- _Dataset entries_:
-- Opening Marker --

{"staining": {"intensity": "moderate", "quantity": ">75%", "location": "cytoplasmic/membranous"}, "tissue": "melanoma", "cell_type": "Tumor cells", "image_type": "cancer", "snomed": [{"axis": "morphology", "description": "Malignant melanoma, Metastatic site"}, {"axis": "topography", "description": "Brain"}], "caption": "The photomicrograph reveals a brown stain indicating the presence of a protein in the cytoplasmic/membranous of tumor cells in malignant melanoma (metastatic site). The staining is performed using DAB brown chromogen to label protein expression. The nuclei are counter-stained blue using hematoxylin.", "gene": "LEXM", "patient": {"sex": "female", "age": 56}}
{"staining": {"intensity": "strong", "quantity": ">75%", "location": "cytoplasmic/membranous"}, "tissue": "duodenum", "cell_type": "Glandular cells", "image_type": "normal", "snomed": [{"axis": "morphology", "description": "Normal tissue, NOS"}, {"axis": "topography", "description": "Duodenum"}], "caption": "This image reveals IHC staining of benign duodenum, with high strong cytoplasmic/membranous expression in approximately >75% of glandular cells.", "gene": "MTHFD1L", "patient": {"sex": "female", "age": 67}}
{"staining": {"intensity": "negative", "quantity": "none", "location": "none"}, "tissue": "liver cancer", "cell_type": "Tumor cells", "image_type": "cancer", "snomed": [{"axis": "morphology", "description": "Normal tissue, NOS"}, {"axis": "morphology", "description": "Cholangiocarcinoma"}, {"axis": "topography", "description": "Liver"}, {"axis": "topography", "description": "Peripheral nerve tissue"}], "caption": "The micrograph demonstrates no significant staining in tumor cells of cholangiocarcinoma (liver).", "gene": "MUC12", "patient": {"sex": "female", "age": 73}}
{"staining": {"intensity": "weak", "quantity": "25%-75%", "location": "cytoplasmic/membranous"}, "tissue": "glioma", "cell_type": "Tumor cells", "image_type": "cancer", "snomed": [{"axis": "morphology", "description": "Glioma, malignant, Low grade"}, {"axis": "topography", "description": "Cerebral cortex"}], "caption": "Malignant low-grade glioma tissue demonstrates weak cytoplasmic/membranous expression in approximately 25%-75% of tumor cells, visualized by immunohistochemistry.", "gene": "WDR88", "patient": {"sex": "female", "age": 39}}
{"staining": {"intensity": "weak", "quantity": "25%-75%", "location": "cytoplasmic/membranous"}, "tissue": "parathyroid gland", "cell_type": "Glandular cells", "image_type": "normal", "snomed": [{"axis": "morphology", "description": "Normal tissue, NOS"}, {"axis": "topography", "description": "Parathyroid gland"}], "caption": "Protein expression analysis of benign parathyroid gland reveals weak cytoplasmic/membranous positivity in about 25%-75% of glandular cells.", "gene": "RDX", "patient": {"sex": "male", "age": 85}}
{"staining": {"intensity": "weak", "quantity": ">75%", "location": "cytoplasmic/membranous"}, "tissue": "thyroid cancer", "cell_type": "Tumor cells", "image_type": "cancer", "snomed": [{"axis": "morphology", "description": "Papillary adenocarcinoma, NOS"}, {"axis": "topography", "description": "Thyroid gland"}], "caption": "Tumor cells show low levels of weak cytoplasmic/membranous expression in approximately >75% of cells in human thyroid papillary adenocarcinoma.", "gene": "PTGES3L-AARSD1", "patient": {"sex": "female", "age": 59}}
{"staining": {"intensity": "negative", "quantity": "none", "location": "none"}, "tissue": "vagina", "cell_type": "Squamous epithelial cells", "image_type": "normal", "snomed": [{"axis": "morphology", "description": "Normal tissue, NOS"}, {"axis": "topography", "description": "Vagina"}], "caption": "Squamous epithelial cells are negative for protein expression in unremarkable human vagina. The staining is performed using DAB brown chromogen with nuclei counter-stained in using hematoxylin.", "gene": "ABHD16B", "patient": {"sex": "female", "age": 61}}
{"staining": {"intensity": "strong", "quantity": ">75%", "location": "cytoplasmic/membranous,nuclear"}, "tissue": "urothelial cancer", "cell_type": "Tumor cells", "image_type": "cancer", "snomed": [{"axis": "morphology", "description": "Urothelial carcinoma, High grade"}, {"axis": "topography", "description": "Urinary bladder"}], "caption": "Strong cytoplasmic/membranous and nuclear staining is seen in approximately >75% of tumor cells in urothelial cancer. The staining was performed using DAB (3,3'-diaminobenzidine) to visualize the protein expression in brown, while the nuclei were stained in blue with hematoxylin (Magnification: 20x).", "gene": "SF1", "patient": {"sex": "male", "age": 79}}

-- Closing Marker --

Set every record down word for word, omitting none.

- _Result_:
{"staining": {"intensity": "moderate", "quantity": ">75%", "location": "cytoplasmic/membranous"}, "tissue": "melanoma", "cell_type": "Tumor cells", "image_type": "cancer", "snomed": [{"axis": "morphology", "description": "Malignant melanoma, Metastatic site"}, {"axis": "topography", "description": "Brain"}], "caption": "The photomicrograph reveals a brown stain indicating the presence of a protein in the cytoplasmic/membranous of tumor cells in malignant melanoma (metastatic site). The staining is performed using DAB brown chromogen to label protein expression. The nuclei are counter-stained blue using hematoxylin.", "gene": "LEXM", "patient": {"sex": "female", "age": 56}}
{"staining": {"intensity": "strong", "quantity": ">75%", "location": "cytoplasmic/membranous"}, "tissue": "duodenum", "cell_type": "Glandular cells", "image_type": "normal", "snomed": [{"axis": "morphology", "description": "Normal tissue, NOS"}, {"axis": "topography", "description": "Duodenum"}], "caption": "This image reveals IHC staining of benign duodenum, with high strong cytoplasmic/membranous expression in approximately >75% of glandular cells.", "gene": "MTHFD1L", "patient": {"sex": "female", "age": 67}}
{"staining": {"intensity": "negative", "quantity": "none", "location": "none"}, "tissue": "liver cancer", "cell_type": "Tumor cells", "image_type": "cancer", "snomed": [{"axis": "morphology", "description": "Normal tissue, NOS"}, {"axis": "morphology", "description": "Cholangiocarcinoma"}, {"axis": "topography", "description": "Liver"}, {"axis": "topography", "description": "Peripheral nerve tissue"}], "caption": "The micrograph demonstrates no significant staining in tumor cells of cholangiocarcinoma (liver).", "gene": "MUC12", "patient": {"sex": "female", "age": 73}}
{"staining": {"intensity": "weak", "quantity": "25%-75%", "location": "cytoplasmic/membranous"}, "tissue": "glioma", "cell_type": "Tumor cells", "image_type": "cancer", "snomed": [{"axis": "morphology", "description": "Glioma, malignant, Low grade"}, {"axis": "topography", "description": "Cerebral cortex"}], "caption": "Malignant low-grade glioma tissue demonstrates weak cytoplasmic/membranous expression in approximately 25%-75% of tumor cells, visualized by immunohistochemistry.", "gene": "WDR88", "patient": {"sex": "female", "age": 39}}
{"staining": {"intensity": "weak", "quantity": "25%-75%", "location": "cytoplasmic/membranous"}, "tissue": "parathyroid gland", "cell_type": "Glandular cells", "image_type": "normal", "snomed": [{"axis": "morphology", "description": "Normal tissue, NOS"}, {"axis": "topography", "description": "Parathyroid gland"}], "caption": "Protein expression analysis of benign parathyroid gland reveals weak cytoplasmic/membranous positivity in about 25%-75% of glandular cells.", "gene": "RDX", "patient": {"sex": "male", "age": 85}}
{"staining": {"intensity": "weak", "quantity": ">75%", "location": "cytoplasmic/membranous"}, "tissue": "thyroid cancer", "cell_type": "Tumor cells", "image_type": "cancer", "snomed": [{"axis": "morphology", "description": "Papillary adenocarcinoma, NOS"}, {"axis": "topography", "description": "Thyroid gland"}], "caption": "Tumor cells show low levels of weak cytoplasmic/membranous expression in approximately >75% of cells in human thyroid papillary adenocarcinoma.", "gene": "PTGES3L-AARSD1", "patient": {"sex": "female", "age": 59}}
{"staining": {"intensity": "negative", "quantity": "none", "location": "none"}, "tissue": "vagina", "cell_type": "Squamous epithelial cells", "image_type": "normal", "snomed": [{"axis": "morphology", "description": "Normal tissue, NOS"}, {"axis": "topography", "description": "Vagina"}], "caption": "Squamous epithelial cells are negative for protein expression in unremarkable human vagina. The staining is performed using DAB brown chromogen with nuclei counter-stained in using hematoxylin.", "gene": "ABHD16B", "patient": {"sex": "female", "age": 61}}
{"staining": {"intensity": "strong", "quantity": ">75%", "location": "cytoplasmic/membranous,nuclear"}, "tissue": "urothelial cancer", "cell_type": "Tumor cells", "image_type": "cancer", "snomed": [{"axis": "morphology", "description": "Urothelial carcinoma, High grade"}, {"axis": "topography", "description": "Urinary bladder"}], "caption": "Strong cytoplasmic/membranous and nuclear staining is seen in approximately >75% of tumor cells in urothelial cancer. The staining was performed using DAB (3,3'-diaminobenzidine) to visualize the protein expression in brown, while the nuclei were stained in blue with hematoxylin (Magnification: 20x).", "gene": "SF1", "patient": {"sex": "male", "age": 79}}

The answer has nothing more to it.